Мосин раздвинул толпу, закачался навстречу Лешке. Чугреев схватил его за плечо:
— Стой! Спокойно!
Мосин зарычал, но подчинился. Чугреев выдвинулся вперед.
— В чем дело, Алексей? Что за демонстрации?
— Он халтурщик… Гонит брак, чтобы побольше заработать… — Лешка говорил и не слышал своего голоса. Ему казалось, что он шепчет, язык еле ворочался.
Мосин дернулся, Чугреев оттеснил его плечом.
— Спокойно! Ты, Алексей, в своем уме? Мосин — сварщик-паспортист.
— Он халтурщик и рвач! — Лешка справился с дрожью, заговорил звонче. — Целая плеть — брак. Пусть перед всеми поклянется, тогда отдам иглу.
— Знаешь, Алексей, тут тебе не пионерский сбор. Отдавай иглу и не мешай людям работать. Тоже мне умник! Не все в жизни по инструкциям. Ясно? — Он обернулся к Вальке: — Верно я говорю? Валентина!
Валька вздрогнула, растерянно замотала головой. Глаза ее вдруг расширились от страха, она пронзительно крикнула.
В тот же миг Лешка увидел перед собой круглые ржавые глаза, черную косую щель улыбки.
Снизу чугунной своей ладонью Мосин двинул Лешку в лицо.

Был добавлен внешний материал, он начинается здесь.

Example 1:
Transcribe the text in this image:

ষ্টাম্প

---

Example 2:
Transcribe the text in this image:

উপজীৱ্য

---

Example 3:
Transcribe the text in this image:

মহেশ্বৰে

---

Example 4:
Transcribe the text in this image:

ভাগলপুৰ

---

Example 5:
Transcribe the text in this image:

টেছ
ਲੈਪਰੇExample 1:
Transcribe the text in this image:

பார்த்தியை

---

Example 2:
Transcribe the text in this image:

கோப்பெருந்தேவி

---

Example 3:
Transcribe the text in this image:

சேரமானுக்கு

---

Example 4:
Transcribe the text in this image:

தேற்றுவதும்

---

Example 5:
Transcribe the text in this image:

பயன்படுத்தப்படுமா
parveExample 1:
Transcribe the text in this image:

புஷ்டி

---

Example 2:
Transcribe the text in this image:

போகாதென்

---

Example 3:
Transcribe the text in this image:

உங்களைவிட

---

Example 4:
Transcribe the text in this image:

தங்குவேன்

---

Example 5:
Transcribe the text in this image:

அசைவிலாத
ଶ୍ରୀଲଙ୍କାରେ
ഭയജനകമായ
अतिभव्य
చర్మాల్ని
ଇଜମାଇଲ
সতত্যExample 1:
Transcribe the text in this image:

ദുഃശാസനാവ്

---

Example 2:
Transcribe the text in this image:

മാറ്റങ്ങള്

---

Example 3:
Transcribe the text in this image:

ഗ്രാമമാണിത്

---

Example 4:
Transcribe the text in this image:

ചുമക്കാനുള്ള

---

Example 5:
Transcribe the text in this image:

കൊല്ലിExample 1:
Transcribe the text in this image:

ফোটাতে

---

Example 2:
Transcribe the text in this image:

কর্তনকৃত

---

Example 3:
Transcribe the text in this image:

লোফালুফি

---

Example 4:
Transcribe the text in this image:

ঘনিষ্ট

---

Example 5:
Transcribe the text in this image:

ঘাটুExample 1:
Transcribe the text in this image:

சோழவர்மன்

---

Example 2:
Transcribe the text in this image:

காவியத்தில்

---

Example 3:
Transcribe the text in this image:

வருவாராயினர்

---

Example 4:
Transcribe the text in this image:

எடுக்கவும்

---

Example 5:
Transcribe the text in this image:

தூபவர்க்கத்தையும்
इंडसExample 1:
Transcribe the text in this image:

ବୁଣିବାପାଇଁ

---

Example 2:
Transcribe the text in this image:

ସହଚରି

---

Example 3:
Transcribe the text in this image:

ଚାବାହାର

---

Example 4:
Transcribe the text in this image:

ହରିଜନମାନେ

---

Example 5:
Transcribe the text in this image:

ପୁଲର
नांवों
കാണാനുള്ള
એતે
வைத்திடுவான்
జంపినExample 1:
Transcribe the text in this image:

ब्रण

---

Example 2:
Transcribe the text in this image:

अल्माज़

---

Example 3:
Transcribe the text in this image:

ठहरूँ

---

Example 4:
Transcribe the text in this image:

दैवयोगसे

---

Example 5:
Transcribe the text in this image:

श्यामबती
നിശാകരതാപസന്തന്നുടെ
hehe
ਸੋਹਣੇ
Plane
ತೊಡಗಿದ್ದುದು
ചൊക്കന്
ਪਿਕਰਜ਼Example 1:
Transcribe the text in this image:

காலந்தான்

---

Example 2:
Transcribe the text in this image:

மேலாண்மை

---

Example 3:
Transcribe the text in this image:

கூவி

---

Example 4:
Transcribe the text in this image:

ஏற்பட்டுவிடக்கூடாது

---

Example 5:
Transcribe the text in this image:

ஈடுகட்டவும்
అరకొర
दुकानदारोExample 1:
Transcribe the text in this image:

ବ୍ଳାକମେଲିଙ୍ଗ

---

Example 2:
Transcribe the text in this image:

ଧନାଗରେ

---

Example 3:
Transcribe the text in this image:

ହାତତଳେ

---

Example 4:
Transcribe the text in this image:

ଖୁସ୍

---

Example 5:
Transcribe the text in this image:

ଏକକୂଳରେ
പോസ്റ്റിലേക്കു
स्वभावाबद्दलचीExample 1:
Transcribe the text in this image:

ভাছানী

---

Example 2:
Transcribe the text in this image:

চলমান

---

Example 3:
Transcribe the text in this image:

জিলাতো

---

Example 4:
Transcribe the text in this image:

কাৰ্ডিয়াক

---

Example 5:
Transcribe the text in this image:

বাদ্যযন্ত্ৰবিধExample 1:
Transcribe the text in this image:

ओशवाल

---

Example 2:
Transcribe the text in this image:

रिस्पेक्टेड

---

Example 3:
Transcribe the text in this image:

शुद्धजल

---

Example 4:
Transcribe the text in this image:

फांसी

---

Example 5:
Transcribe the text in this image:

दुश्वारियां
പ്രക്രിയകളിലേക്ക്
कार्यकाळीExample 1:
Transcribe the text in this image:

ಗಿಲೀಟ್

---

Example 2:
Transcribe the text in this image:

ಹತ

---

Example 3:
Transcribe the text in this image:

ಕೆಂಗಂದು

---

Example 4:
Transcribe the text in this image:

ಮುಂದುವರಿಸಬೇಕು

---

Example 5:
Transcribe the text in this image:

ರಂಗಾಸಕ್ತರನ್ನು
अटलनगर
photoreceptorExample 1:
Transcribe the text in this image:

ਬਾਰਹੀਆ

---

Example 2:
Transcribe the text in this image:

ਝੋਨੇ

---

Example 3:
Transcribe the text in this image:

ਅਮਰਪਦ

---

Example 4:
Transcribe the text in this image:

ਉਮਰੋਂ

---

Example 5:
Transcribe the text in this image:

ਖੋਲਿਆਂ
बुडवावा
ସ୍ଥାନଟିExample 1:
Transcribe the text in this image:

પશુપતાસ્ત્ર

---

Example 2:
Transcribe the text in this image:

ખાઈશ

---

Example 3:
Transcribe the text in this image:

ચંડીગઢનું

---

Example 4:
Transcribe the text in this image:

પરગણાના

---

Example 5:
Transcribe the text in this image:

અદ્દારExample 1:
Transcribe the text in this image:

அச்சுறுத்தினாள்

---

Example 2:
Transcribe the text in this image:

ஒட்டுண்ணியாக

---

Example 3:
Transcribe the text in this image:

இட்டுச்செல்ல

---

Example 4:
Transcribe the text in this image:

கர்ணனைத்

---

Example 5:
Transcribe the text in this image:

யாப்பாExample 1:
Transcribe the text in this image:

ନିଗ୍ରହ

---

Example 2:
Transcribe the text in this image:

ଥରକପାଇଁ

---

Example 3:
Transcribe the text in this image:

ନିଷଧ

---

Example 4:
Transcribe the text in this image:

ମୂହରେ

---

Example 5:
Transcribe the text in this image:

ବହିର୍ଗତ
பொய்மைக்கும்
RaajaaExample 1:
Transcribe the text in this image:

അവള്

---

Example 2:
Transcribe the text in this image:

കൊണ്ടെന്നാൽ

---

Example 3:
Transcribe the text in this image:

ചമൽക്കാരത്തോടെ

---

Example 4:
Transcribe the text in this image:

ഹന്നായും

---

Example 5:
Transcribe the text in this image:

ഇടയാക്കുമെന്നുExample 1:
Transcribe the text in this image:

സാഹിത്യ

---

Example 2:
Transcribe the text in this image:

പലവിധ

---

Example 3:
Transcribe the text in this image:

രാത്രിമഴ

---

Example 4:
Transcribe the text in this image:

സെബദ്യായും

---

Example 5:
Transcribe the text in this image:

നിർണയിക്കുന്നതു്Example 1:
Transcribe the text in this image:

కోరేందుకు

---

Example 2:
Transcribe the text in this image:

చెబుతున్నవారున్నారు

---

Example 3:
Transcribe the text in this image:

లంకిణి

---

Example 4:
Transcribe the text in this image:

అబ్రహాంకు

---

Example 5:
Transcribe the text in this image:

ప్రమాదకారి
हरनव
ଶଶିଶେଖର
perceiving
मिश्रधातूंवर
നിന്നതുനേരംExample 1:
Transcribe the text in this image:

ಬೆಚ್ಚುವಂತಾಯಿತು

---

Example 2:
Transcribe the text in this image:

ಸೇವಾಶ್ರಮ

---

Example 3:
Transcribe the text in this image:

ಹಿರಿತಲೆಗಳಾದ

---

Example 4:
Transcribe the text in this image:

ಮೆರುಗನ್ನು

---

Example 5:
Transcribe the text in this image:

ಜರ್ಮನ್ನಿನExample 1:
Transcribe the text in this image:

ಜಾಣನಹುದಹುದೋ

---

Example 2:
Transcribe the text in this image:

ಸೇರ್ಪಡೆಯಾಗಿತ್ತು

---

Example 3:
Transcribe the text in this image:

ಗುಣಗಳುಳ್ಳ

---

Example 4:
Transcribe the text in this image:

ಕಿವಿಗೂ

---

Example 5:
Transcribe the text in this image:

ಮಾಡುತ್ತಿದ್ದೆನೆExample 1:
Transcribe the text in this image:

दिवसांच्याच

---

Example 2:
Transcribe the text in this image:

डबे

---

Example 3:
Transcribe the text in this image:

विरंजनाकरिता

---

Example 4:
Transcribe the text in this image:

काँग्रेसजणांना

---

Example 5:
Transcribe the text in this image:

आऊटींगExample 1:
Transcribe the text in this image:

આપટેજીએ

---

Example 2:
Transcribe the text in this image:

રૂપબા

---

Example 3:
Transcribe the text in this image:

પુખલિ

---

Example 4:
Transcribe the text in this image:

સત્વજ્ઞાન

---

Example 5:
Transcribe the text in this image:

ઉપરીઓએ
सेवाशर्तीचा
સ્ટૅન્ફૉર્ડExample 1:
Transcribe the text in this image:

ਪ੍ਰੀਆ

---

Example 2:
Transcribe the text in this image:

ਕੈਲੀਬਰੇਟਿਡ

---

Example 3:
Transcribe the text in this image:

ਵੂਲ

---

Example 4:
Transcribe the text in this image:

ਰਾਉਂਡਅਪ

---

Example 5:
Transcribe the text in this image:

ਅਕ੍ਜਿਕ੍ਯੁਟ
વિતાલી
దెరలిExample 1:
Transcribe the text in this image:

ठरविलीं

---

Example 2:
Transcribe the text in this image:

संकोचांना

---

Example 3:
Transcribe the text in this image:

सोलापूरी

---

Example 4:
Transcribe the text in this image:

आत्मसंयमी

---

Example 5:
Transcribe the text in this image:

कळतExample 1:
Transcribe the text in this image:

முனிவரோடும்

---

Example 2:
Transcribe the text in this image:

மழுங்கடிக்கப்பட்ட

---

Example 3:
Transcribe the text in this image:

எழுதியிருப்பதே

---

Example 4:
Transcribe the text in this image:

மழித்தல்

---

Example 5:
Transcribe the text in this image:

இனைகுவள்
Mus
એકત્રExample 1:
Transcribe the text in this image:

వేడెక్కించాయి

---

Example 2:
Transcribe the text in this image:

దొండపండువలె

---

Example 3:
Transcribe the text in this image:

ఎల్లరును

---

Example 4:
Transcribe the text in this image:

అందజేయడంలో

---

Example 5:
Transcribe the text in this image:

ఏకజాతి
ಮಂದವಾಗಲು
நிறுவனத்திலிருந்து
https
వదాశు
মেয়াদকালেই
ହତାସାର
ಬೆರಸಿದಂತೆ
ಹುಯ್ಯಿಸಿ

Весь мир, как показалось Лешке, вспыхнул, треснул, захрустел и кувыркнулся в темноту…
Очнулся Лешка на полке Митрича. Кто-то прикладывал к лицу мокрую тряпку, кто-то расстегивал куртку, чьи-то холодные руки трогали лоб. Ему казалось, что он, лежа, качается на качелях, только качели какие-то странные: не вперед-назад, а с боку на бок. Над ним тихо разговаривали.
— Николай, сейчас же езжай в Лесиху, постарайся найти иглу или целиком карбюратор. Проследи, чтобы Мосин не загулял. Ясно?
— Ясно.
— Вот беда-то. Скорей бы хоть в себя приходил.
— Получил урок номер два. Перешел на третий курс…
— Замолчи, Яков. Выйди отсюда!
— Вечно вы зажимаете…
— Ну… Трепач! Валя, временно оставим хлопца здесь, последишь за ним. А ты, Митрич, переходи во второй зеленый, там места есть.
Лешка сбросил с лица тряпку, приподнял голову.
— Лежи, лежи! — придержала его Валька. — Тебе нужен полный покой.
— А то голова всю жизнь будет болеть, — добавил Чугреев.
— Сейчас сильно болит? — спросила Валька.
— Немножко. А где Мосин?
— Ушел в деревню, — ответил Чугреев. — Вот видишь, Алексей, как все глупо получилось. Ты пострадал, Мосин обиделся. И все дело встало. Ну ладно, отдыхай, потом потолкуем.
Сумеречный промозглый день угасал с самого утра. Небо было беспросветно-серым, монотонным, тоскливым, как старое суконное одеяло Митрича. Мокрые березы раскачивали голыми макушками, снизу еще держались листья. От потемневших сосен веяло сыростью и холодом. Тускло поблескивали матово-белые, отмытые дождем гусеницы трубоукладчиков. Черные стрелы с повисшими на стропах крюками нелепо торчали в стороны. Длинная в ржавых пятнах плеть вытянулась на краю траншеи — холодная и скользкая, как змея.
Лешка сидел на ступеньках, в вагончике переодевалась Валька. Днем заходил Чугреев, веселый, возбужденный, пригласил ее на день рождения. Подсел к Лешке, шутливо потаскал за ухо, пощелкал по носу:
— Лежишь, герой? Лежи. Ты сегодня контуженый, тебя не приглашаю.
Руки его пахли соляркой.
— Сколько вам исполнилось, Михаил Иванович? — полюбопытствовал Лешка.
— Пятьдесят два. По секрету. Ладно?
Лешка улыбнулся:
— Никому не говорить?
— Тс-с. Военная тайна.
Теперь Валька наряжалась.
— Как дела, мальчик? — Валька стояла в дверном проеме, расфуфыренная и надушенная.
Лешка встал, чтобы пропустить ее, прижался спиной к косяку.
— Останься, Валя…
— Ты ревнуешь?
— Нет, Валя, останься…
— Упрямый мальчишка. — Она чмокнула его в щеку. — Пока!